The genetic architecture of sporadic and multiple consecutive miscarriage
Triin Laisk, Ana Gonçalves Soares, Teresa Ferreira, Jodie N. Painter, Jenny C. Censin, Samantha Laber, Jonas Bačelis, Chia‐Yen Chen, Maarja Lepamets, Kuang Lin, Siyang Liu, Iona Y. Millwood, Avinash Ramu, Jennifer H. Southcombe, Marianne Andersen, Ling Yang, Christian M. Becker, Anders D. Børglum, Scott D. Gordon, Jonas Bybjerg‐Grauholm, Øyvind Helgeland, David M. Hougaard, Xin Jin, Stefan Johansson, Julius Juodakis, Christiana Kartsonaki, Viktorija Kukushkina, Penelope A. Lind, Andres Metspalu, Grant W. Montgomery, Andrew P. Morris, Ole Mors, Preben Bo Mortensen, Pål R. Njølstad, Merete Nordentoft, Dale R. Nyholt, Margaret Lippincott, Stephanie B. Seminara, Andres Salumets, Harold Snieder, Krina T. Zondervan, Thomas Werge, Zhengming Chen, Donald F. Conrad, Bo Jacobsson, Liming Li, Nicholas G. Martin, Benjamin M. Neale, Rasmus Nielsen, Robin Walters, Ingrid Granne, Sarah E. Medland, Reedik Mägi, Debbie A. Lawlor, Cecilia M. Lindgren
Abstract
Abstract Miscarriage is a common, complex trait affecting ~15% of clinically confirmed pregnancies.
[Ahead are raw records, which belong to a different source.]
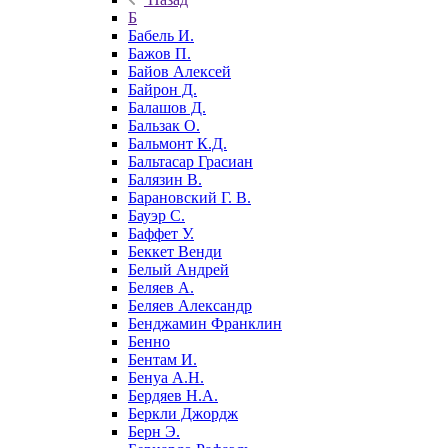
Б
Бабель И.
Бажов П.
Байов Алексей
Байрон Д.
Балашов Д.
Бальзак О.
Бальмонт К.Д.
Бальтасар Грасиан
Балязин В.
Барановский Г. В.
Бауэр С.
Баффет У.
Беккет Венди
Белый Андрей
Беляев А.
Беляев Александр
Бенджамин Франклин
Бенно
Бентам И.
Бенуа А.Н.
Бердяев Н.А.
Беркли Джордж
Берн Э.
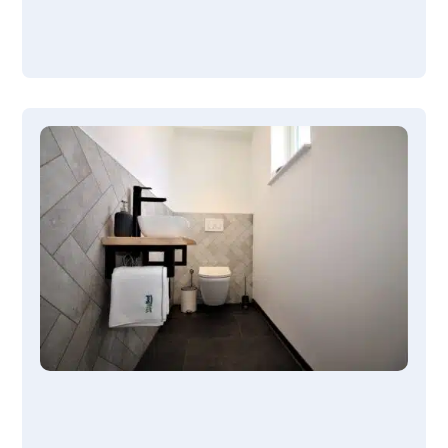
in 1-3 Tagen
Here we present the results of large-scale genetic association analyses with 69,054 cases from five different ancestries for sporadic miscarriage, 750 cases of European ancestry for multiple (≥3) consecutive miscarriage, and up to 359,469 female controls. We identify one genome-wide significant association (rs146350366, minor allele frequency (MAF) 1.2%, P = 3.2 × 10 −8 , odds ratio (OR) = 1.4) for sporadic miscarriage in our European ancestry meta-analysis and three genome-wide significant associations for multiple consecutive miscarriage (rs7859844, MAF = 6.4%, P = 1.3 × 10 −8 , OR = 1.7; rs143445068, MAF = 0.8%, P = 5.2 × 10 −9 , OR = 3.4; rs183453668, MAF = 0.5%, P = 2.8 × 10 −8 , OR = 3.8). We further investigate the genetic architecture of miscarriage with biobank-scale Mendelian randomization, heritability, and genetic correlation analyses. Our results show that miscarriage etiopathogenesis is partly driven by genetic variation potentially related to placental biology, and illustrate the utility of large-scale biobank data for understanding this pregnancy complication.